SUPPLIED TEXT =>
▬▬▬
Getting Started with Hive and MapR-DB Integration
In this tutorial we will:
- Create a Hive table
- Populate the Hive table with data from a text file
- Query the Hive table
- Create a Hive-MapR-DB table
- Introspect the Hive-MapR-DB table from the HBase shell
- Populate the Hive-MapR-DB table with data from the Hive table
- Query the Hive-MapR-DB table from Hive
- Convert an existing MapR-DB table into a Hive-MapR table
Be sure that you have successfully completed all of the steps in Installing Hive and review the MapR-DB topics before beginning this Getting Started tutorial.
This Getting Started tutorial is based on the Hive-HBase Integration section of the Apache Hive Wiki. However, please note that there are some significant differences.
▬▬▬
WORK TO COMPLETE =>
1 - Answer these from the Hive and MapR-DB tutorial:
(a) Which shell is used to introspect the Hive-MapR-DB table?
(b) Whose steps must be completed before starting the tutorial?
(c) Which section of the Apache Hive Wiki is the tutorial based on?
2 - Set down the Hive and MapR-DB tutorial word for word, from "This Getting Started tutorial is" to "some significant differences.".

INFORMATION SUPPLIED =>
▬▬▬
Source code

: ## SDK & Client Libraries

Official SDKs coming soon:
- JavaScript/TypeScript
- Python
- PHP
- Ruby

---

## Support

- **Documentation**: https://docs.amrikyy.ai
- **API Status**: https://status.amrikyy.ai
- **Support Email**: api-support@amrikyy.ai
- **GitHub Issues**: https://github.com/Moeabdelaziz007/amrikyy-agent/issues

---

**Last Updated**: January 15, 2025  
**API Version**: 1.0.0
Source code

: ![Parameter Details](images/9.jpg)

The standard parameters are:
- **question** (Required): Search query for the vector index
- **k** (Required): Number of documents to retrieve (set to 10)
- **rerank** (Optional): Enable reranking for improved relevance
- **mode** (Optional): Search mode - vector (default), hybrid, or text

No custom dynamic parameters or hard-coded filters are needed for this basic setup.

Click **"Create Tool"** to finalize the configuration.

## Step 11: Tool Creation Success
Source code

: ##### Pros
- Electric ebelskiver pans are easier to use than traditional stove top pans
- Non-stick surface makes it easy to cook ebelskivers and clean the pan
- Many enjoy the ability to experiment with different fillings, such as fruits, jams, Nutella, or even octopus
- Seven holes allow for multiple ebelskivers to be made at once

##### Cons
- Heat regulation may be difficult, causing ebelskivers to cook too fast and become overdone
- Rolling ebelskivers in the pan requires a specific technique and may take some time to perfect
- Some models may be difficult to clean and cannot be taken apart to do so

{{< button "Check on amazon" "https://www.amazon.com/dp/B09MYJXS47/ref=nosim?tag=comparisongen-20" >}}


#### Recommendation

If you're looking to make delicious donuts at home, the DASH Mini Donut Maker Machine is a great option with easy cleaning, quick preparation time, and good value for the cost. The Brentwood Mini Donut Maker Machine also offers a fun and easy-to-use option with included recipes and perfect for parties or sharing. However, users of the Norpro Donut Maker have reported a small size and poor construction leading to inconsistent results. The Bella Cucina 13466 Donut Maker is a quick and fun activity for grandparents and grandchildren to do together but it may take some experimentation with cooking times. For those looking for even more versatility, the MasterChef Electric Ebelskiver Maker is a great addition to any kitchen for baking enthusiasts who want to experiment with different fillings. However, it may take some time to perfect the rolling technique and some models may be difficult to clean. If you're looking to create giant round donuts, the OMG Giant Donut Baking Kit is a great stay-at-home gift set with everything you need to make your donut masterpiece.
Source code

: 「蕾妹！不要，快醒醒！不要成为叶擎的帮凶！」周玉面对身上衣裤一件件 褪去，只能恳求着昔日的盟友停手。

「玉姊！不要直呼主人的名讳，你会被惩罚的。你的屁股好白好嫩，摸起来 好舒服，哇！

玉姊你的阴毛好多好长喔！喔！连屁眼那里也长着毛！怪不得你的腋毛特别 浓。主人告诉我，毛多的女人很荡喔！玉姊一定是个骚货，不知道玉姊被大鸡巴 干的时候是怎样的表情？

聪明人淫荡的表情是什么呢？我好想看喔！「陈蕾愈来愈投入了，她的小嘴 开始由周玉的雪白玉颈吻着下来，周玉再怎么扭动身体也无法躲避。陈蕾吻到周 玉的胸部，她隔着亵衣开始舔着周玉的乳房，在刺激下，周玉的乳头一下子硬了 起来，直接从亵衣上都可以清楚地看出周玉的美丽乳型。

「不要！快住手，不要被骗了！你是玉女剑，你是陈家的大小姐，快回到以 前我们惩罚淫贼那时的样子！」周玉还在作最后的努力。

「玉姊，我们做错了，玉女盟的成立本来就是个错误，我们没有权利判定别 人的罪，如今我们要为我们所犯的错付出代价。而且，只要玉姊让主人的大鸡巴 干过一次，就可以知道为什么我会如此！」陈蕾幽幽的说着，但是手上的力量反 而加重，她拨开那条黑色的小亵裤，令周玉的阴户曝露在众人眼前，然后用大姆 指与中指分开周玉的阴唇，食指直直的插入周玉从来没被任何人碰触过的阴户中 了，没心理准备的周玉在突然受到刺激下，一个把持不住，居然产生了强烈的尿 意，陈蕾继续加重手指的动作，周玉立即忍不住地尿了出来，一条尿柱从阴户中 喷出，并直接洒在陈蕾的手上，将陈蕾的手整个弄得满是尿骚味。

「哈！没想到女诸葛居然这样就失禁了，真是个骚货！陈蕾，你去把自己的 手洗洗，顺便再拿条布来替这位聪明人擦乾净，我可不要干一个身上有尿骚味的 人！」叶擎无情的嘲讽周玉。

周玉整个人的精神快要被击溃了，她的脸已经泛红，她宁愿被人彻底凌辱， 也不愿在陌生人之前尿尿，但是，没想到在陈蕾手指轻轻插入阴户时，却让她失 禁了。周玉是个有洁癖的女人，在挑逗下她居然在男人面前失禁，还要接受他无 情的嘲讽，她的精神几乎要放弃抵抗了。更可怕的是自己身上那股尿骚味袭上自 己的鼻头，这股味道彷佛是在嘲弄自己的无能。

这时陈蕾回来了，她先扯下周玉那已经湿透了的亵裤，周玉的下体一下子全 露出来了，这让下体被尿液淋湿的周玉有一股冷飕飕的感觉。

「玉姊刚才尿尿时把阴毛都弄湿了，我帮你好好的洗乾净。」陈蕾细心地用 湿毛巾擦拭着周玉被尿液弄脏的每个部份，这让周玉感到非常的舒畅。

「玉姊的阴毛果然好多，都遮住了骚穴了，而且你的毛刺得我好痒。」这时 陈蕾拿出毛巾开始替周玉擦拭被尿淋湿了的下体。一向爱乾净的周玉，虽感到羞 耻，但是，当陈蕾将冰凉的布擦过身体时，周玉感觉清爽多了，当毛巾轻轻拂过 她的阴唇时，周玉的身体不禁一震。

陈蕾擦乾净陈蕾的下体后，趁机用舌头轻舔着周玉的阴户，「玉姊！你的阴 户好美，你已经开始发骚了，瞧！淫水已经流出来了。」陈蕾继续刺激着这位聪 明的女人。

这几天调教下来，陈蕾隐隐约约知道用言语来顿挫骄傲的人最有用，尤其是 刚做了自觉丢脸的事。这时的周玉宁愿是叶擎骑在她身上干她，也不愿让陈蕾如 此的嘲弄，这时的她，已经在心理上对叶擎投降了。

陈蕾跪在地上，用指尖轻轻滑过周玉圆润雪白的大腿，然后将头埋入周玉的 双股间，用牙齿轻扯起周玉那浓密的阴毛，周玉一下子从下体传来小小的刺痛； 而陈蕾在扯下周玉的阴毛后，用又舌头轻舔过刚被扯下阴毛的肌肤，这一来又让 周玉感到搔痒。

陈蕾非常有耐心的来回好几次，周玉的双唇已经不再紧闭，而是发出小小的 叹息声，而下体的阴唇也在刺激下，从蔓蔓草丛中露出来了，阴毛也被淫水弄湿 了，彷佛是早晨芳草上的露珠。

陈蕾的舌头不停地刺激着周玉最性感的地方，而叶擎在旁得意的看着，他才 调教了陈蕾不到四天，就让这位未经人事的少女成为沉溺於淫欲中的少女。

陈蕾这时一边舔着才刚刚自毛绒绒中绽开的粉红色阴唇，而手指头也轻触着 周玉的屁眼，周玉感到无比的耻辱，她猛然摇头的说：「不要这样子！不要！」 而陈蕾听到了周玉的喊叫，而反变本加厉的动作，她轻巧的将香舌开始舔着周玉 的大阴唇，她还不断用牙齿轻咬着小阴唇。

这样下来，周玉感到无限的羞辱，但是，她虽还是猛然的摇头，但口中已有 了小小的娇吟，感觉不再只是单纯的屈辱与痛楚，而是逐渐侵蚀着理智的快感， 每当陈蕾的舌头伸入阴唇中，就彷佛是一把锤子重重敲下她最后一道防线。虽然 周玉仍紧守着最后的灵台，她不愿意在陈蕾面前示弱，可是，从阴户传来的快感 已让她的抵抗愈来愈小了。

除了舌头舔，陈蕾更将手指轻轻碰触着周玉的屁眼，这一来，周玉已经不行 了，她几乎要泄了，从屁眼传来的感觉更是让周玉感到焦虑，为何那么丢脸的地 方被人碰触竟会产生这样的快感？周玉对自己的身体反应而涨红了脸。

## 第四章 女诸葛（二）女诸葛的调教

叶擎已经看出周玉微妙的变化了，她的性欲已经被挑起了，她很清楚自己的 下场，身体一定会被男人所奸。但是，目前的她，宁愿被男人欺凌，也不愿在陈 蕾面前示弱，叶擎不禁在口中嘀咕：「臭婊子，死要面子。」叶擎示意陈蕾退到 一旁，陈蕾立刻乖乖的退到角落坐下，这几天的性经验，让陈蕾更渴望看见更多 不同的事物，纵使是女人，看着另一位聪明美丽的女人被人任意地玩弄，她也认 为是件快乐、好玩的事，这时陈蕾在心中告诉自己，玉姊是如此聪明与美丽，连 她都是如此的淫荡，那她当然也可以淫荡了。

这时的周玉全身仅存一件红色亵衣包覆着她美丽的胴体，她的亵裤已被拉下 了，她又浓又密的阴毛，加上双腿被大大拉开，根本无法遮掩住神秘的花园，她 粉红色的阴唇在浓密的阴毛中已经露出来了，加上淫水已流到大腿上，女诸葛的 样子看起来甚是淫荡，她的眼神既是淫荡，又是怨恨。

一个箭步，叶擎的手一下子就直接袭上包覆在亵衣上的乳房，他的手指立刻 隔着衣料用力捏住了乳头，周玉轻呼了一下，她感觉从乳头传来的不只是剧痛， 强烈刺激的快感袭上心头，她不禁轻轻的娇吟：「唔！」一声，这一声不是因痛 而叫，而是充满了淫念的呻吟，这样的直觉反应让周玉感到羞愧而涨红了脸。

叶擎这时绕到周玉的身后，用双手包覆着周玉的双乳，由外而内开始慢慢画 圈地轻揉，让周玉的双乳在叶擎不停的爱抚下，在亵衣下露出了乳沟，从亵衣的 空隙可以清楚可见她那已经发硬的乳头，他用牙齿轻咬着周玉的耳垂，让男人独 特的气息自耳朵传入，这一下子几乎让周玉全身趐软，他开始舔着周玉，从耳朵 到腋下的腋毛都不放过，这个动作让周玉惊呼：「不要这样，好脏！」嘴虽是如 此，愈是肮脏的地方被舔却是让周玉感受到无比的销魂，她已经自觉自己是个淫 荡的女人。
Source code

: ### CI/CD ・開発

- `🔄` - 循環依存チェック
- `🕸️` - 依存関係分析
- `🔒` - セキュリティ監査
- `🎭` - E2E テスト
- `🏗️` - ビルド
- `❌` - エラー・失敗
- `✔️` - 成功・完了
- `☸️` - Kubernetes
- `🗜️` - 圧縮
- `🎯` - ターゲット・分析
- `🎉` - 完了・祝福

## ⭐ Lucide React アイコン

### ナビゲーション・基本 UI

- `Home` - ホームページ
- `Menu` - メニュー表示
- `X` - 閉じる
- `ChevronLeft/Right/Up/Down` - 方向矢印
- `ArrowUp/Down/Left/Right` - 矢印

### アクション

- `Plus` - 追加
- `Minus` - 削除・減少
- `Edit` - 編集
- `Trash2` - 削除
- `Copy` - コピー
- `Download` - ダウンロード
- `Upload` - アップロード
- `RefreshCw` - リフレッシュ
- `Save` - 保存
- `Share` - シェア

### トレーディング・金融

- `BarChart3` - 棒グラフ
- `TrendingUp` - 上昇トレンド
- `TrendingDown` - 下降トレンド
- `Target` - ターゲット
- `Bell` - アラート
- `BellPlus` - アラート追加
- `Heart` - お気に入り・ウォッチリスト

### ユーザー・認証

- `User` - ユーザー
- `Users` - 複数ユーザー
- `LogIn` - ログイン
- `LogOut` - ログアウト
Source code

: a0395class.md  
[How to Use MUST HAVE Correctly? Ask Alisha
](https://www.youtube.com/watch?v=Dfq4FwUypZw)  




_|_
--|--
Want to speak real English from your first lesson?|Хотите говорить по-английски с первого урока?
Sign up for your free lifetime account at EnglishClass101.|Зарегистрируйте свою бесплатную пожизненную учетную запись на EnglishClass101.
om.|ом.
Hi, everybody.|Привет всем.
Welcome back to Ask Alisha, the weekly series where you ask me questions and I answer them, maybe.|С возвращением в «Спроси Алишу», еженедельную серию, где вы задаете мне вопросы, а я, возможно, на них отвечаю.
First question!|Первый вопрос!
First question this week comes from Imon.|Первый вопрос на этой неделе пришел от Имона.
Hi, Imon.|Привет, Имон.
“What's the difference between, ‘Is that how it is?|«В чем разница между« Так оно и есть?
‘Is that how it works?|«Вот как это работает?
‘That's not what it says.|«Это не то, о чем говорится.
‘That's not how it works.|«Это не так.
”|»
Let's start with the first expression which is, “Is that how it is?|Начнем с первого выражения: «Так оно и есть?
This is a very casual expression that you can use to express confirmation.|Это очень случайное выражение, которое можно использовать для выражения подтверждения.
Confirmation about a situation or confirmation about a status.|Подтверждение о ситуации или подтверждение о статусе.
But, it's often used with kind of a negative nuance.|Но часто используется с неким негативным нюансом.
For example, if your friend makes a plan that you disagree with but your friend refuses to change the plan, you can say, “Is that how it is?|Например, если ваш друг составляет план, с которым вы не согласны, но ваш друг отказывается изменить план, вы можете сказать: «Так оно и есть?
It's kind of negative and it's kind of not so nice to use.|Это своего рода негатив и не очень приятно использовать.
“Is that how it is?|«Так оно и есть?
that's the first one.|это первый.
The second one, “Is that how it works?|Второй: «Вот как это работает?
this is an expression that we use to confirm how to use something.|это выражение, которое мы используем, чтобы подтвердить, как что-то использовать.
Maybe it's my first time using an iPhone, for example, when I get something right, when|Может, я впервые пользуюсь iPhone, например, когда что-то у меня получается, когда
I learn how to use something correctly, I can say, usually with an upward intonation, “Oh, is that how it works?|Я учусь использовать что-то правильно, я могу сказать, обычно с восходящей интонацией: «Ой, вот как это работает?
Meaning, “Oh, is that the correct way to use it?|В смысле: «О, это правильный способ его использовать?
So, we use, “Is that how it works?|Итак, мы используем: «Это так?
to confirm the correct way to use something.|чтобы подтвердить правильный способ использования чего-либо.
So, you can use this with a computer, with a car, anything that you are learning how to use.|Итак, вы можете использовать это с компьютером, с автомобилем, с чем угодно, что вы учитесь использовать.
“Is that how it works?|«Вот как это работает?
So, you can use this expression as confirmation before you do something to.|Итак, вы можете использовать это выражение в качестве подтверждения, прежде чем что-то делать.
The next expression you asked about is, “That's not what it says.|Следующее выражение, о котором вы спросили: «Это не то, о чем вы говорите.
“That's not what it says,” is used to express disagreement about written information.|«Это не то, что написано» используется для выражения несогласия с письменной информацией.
▬▬▬
EXERCISE RESULTS =>
1 -
(a) The HBase shell.
(b) All of the steps in Installing Hive.
(c) The Hive-HBase Integration section.

2 -
This Getting Started tutorial is based on the Hive-HBase Integration section of the Apache Hive Wiki. However, please note that there are some significant differences.